• [Prompt] List every line below that contains the string "highest", matching case exactly.

• [Given information]
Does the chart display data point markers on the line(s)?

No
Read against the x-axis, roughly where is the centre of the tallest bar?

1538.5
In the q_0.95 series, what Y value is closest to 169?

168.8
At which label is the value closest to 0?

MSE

* * *

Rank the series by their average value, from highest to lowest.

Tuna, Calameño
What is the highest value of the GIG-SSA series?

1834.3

• [Finished task]
Rank the series by their average value, from highest to lowest.
What is the highest value of the GIG-SSA series?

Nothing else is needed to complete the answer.